• _WHAT YOU ARE ASKED TO DO_
Transcribe each line below without altering anything.

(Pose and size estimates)
* * *

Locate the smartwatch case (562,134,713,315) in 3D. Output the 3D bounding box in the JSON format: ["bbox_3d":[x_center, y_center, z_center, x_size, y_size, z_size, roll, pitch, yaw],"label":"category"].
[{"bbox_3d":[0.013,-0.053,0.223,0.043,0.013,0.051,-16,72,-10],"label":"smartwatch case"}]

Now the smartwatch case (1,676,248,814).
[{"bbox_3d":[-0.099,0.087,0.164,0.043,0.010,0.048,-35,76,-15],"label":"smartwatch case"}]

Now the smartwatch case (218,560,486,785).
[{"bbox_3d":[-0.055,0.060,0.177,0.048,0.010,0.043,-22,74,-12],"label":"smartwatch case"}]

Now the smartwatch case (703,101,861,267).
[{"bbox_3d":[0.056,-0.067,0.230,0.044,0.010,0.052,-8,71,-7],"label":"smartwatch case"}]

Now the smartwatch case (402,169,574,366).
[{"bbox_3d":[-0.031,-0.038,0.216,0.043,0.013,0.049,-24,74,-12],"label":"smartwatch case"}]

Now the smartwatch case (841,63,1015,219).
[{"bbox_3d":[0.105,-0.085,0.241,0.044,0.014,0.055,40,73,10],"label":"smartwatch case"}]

* * *

• _FINISHED TASK_
Locate the smartwatch case (562,134,713,315) in 3D. Output the 3D bounding box in the JSON format: ["bbox_3d":[x_center, y_center, z_center, x_size, y_size, z_size, roll, pitch, yaw],"label":"category"].
[{"bbox_3d":[0.013,-0.053,0.223,0.043,0.013,0.051,-16,72,-10],"label":"smartwatch case"}]

Now the smartwatch case (1,676,248,814).
[{"bbox_3d":[-0.099,0.087,0.164,0.043,0.010,0.048,-35,76,-15],"label":"smartwatch case"}]

Now the smartwatch case (218,560,486,785).
[{"bbox_3d":[-0.055,0.060,0.177,0.048,0.010,0.043,-22,74,-12],"label":"smartwatch case"}]

Now the smartwatch case (703,101,861,267).
[{"bbox_3d":[0.056,-0.067,0.230,0.044,0.010,0.052,-8,71,-7],"label":"smartwatch case"}]

Now the smartwatch case (402,169,574,366).
[{"bbox_3d":[-0.031,-0.038,0.216,0.043,0.013,0.049,-24,74,-12],"label":"smartwatch case"}]

Now the smartwatch case (841,63,1015,219).
[{"bbox_3d":[0.105,-0.085,0.241,0.044,0.014,0.055,40,73,10],"label":"smartwatch case"}]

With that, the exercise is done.